WHAT TO PRODUCE: Copy the rows below, putting "background" wherever "backdrop" appears and leaving everything else unchanged. Omit the pictures.

Start AVAILABLE DATA

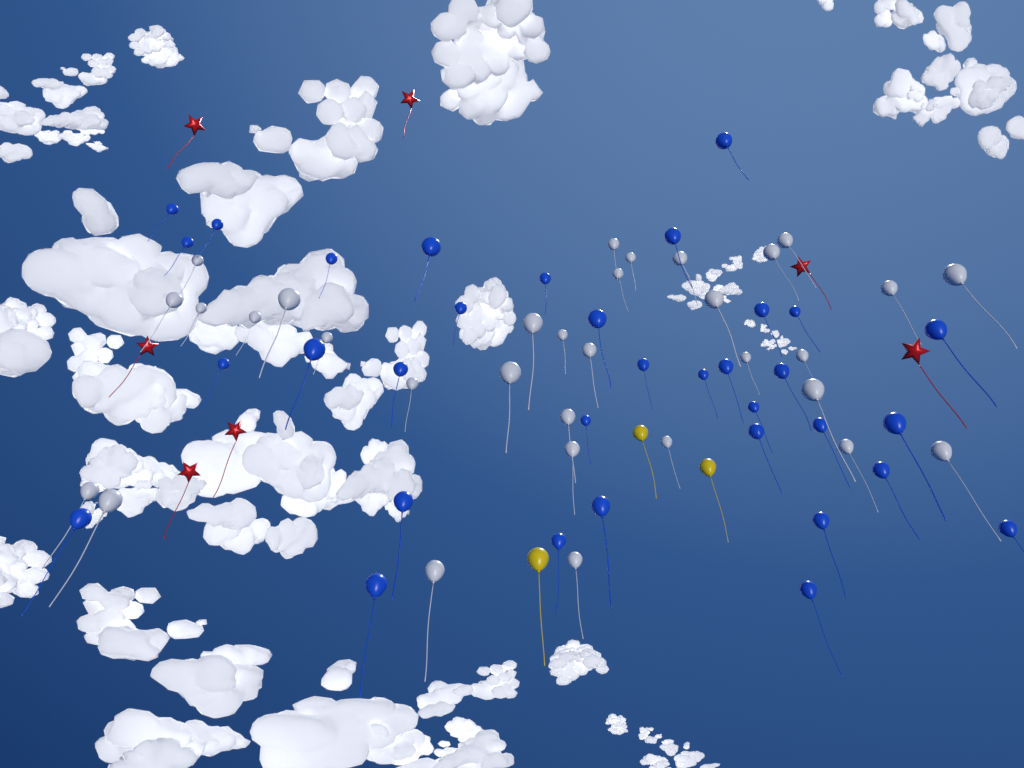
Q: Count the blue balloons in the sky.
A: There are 34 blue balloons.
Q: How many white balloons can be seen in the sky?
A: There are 32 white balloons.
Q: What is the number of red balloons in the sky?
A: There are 7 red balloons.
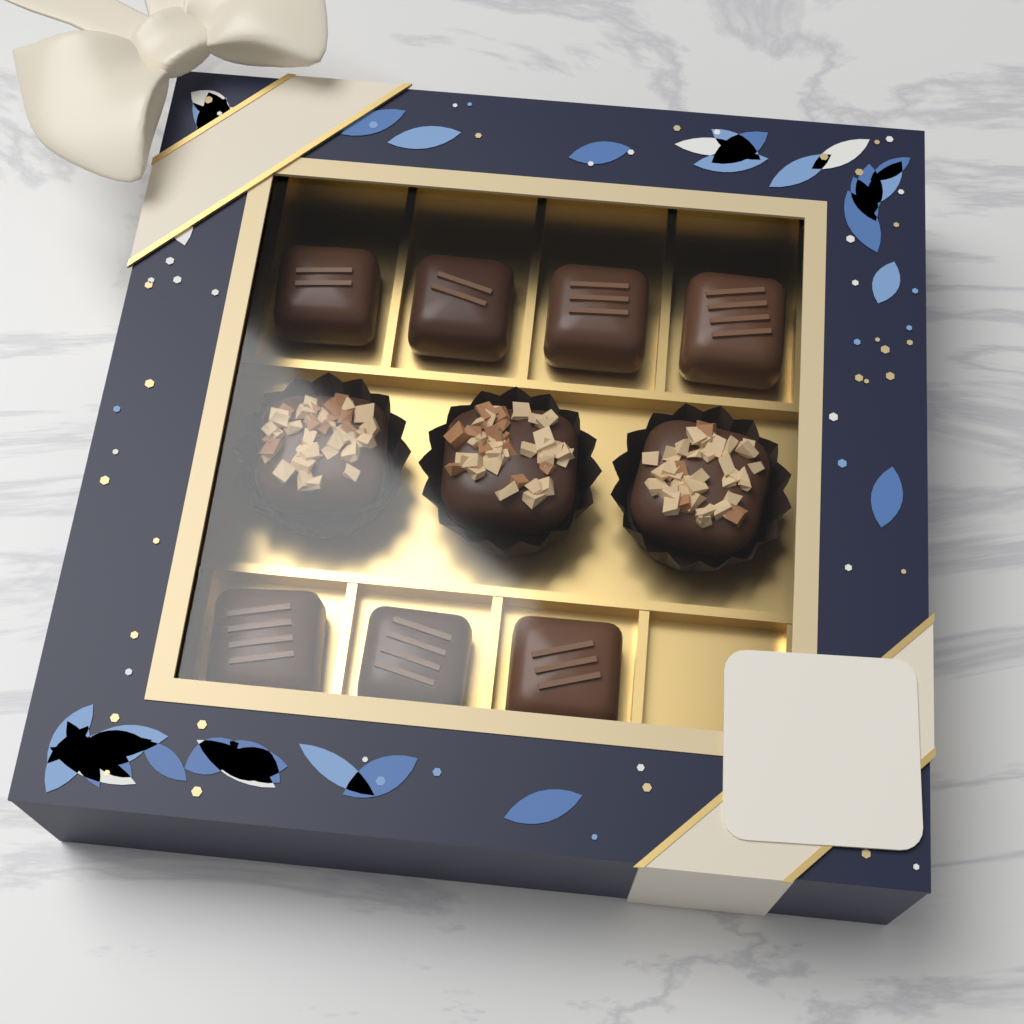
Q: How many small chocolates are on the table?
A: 7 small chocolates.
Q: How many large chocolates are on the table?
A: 3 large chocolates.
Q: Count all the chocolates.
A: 10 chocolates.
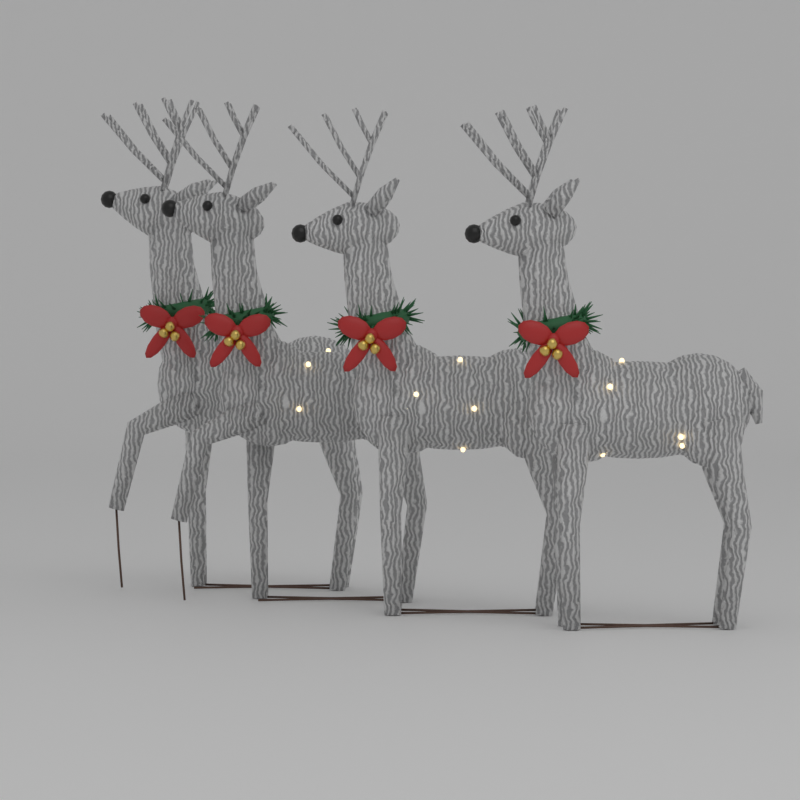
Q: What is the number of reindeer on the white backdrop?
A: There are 4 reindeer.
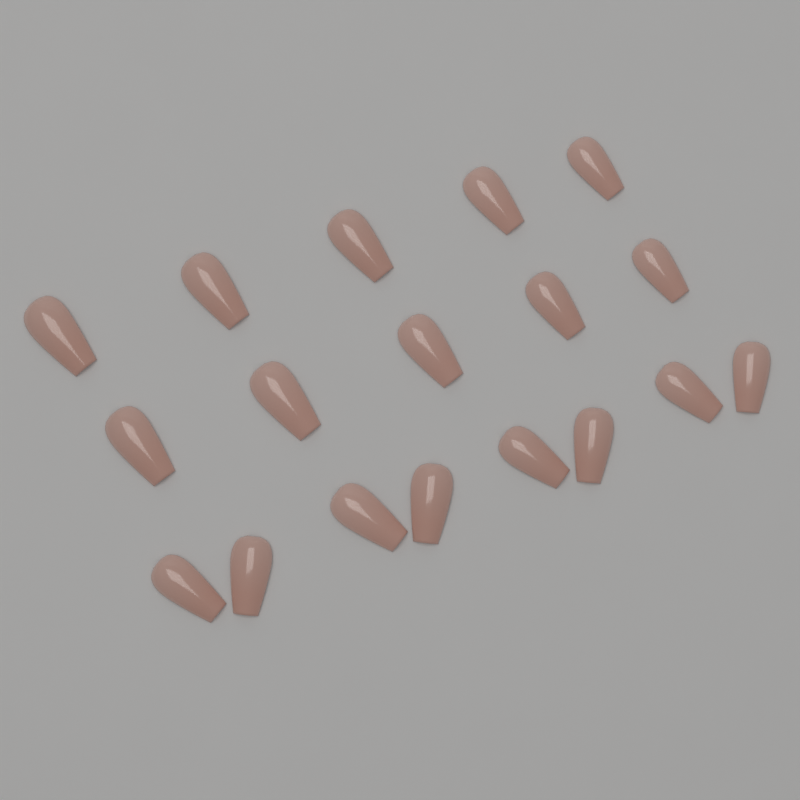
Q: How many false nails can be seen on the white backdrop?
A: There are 18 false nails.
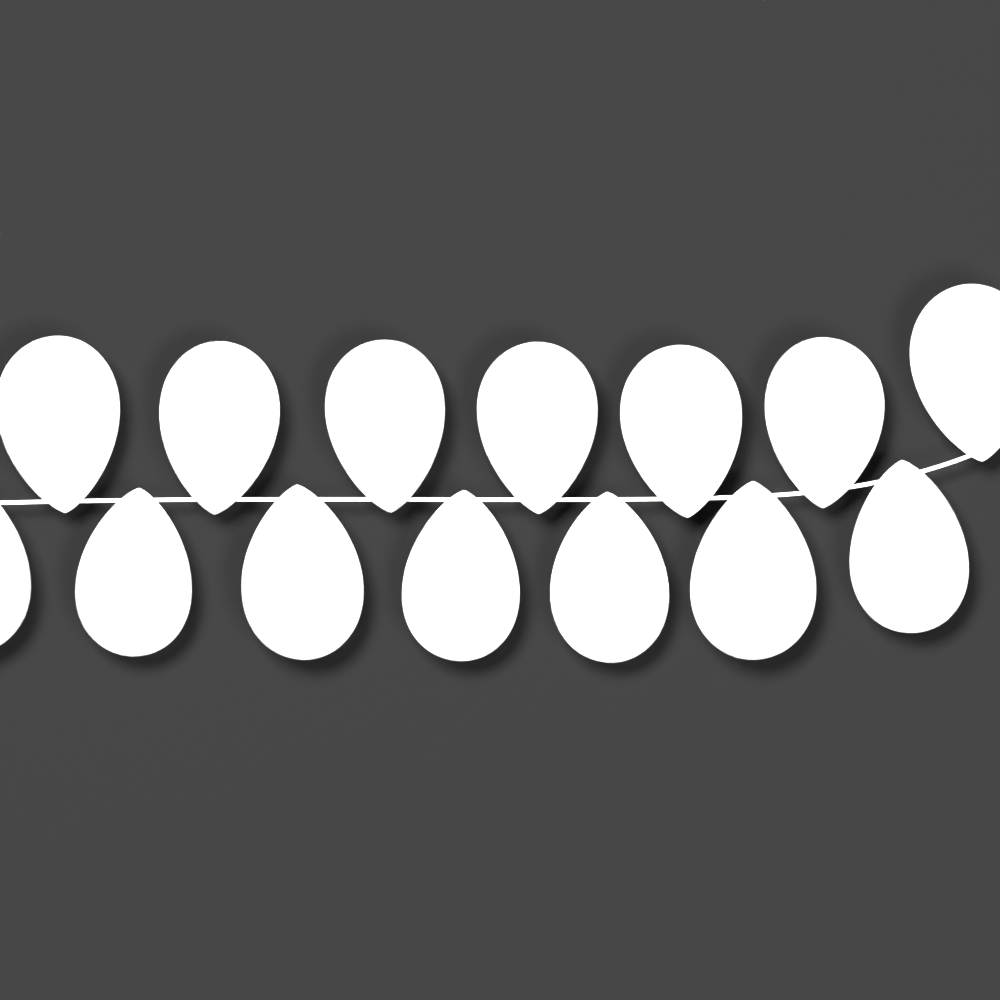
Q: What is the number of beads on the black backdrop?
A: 14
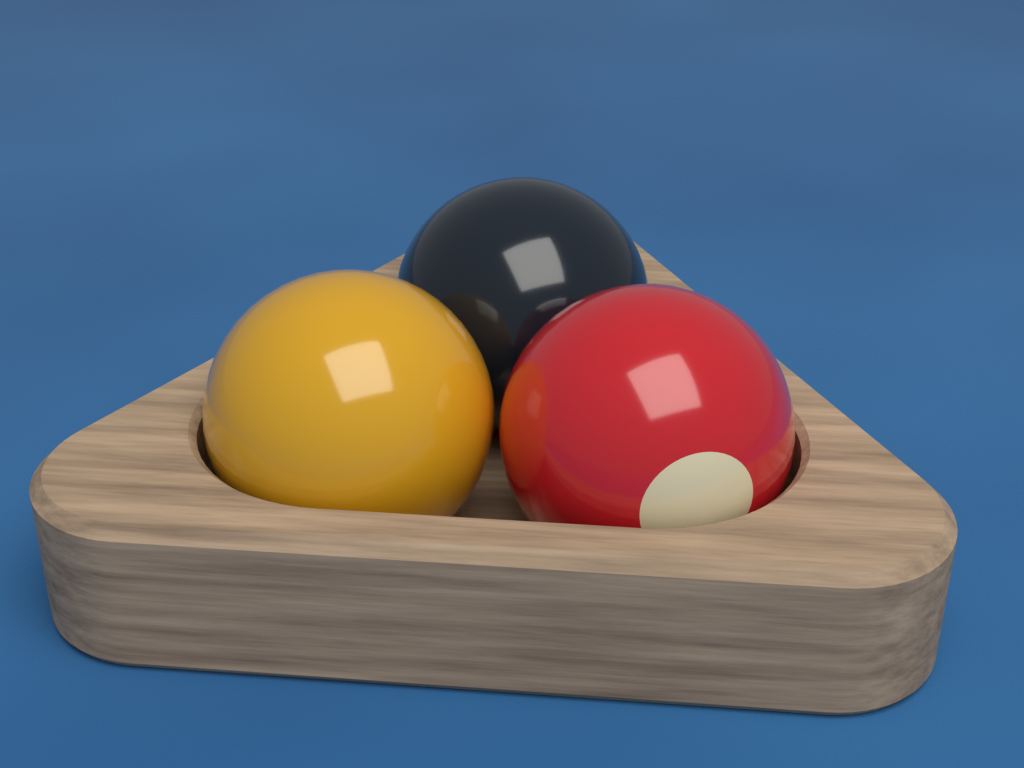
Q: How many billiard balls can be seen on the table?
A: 3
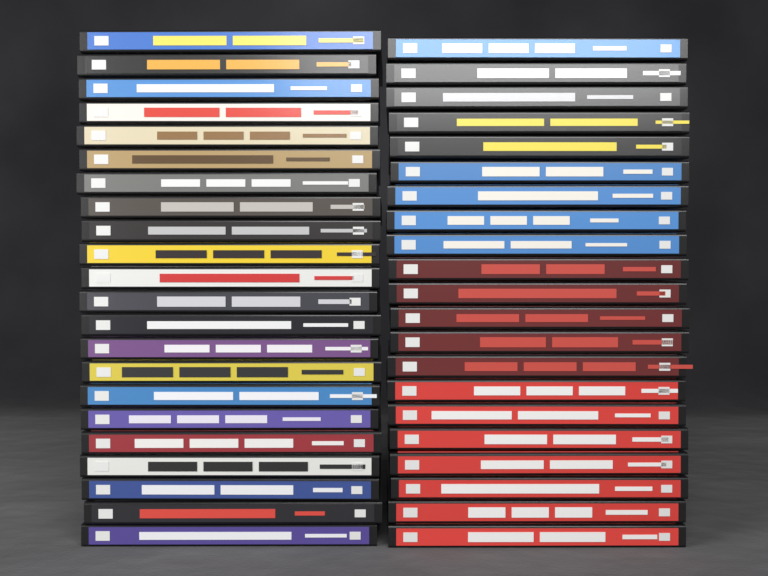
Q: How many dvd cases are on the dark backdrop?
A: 43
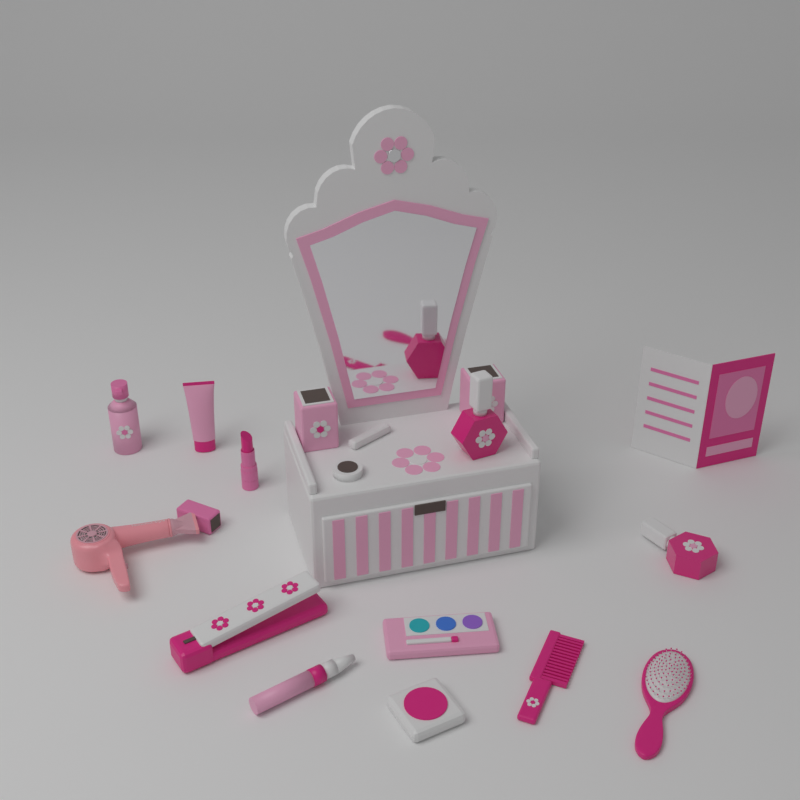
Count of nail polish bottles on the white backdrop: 2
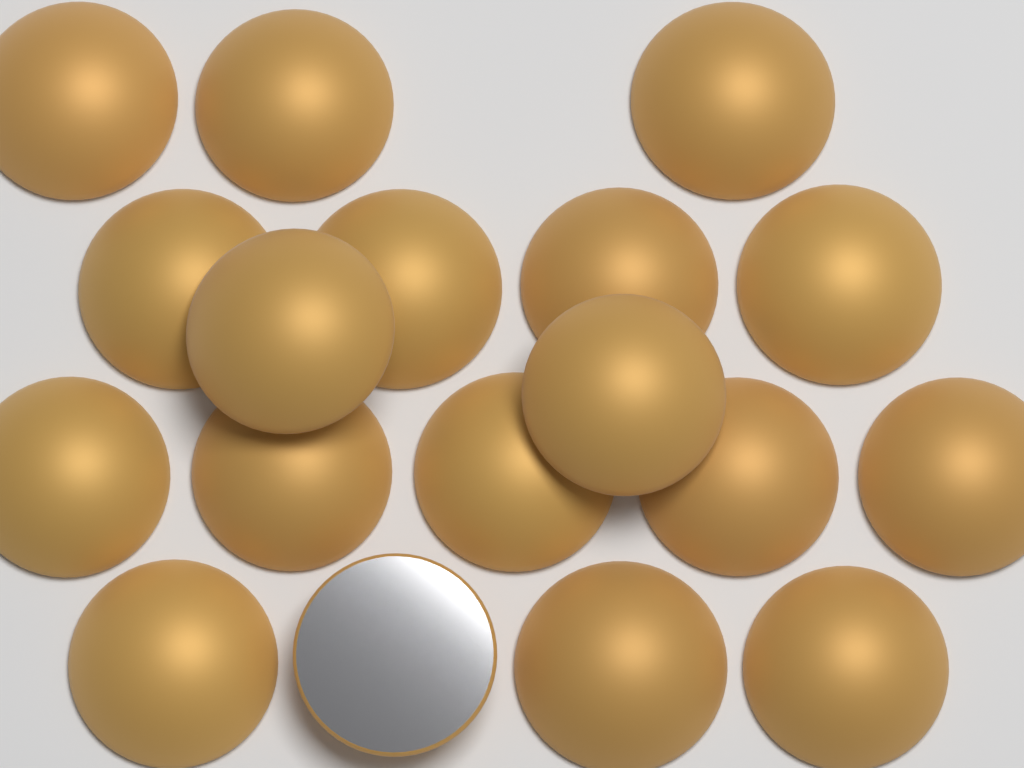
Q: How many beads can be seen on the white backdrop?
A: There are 18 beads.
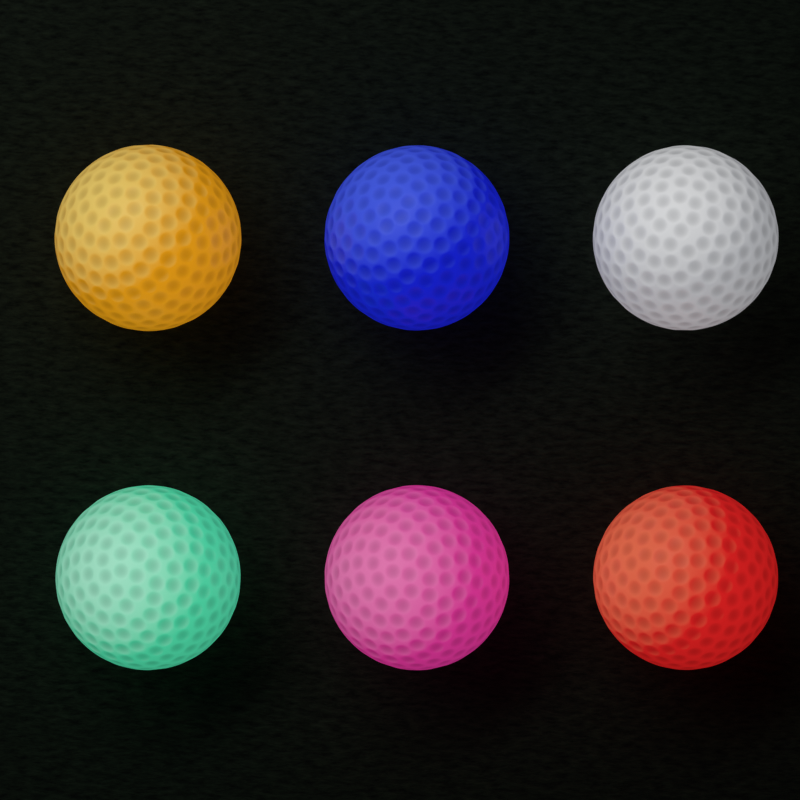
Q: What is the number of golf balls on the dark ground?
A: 6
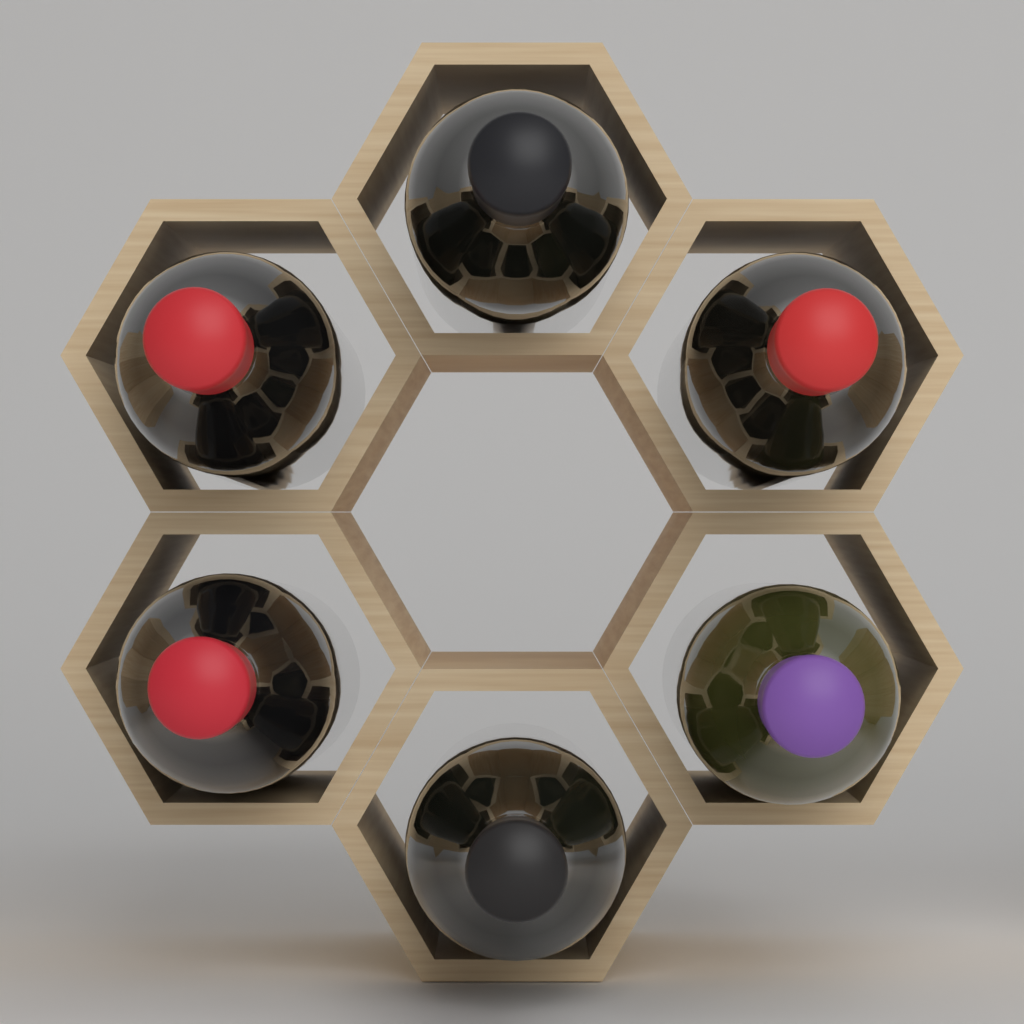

End AVAILABLE DATA

REPLY:
Q: Count the blue balloons in the sky.
A: There are 34 blue balloons.
Q: How many white balloons can be seen in the sky?
A: There are 32 white balloons.
Q: What is the number of red balloons in the sky?
A: There are 7 red balloons.
Q: How many small chocolates are on the table?
A: 7 small chocolates.
Q: How many large chocolates are on the table?
A: 3 large chocolates.
Q: Count all the chocolates.
A: 10 chocolates.
Q: What is the number of reindeer on the white background?
A: There are 4 reindeer.
Q: How many false nails can be seen on the white background?
A: There are 18 false nails.
Q: What is the number of beads on the black background?
A: 14
Q: How many billiard balls can be seen on the table?
A: 3
Q: How many dvd cases are on the dark background?
A: 43
Count of nail polish bottles on the white background: 2
Q: How many beads can be seen on the white background?
A: There are 18 beads.
Q: What is the number of golf balls on the dark ground?
A: 6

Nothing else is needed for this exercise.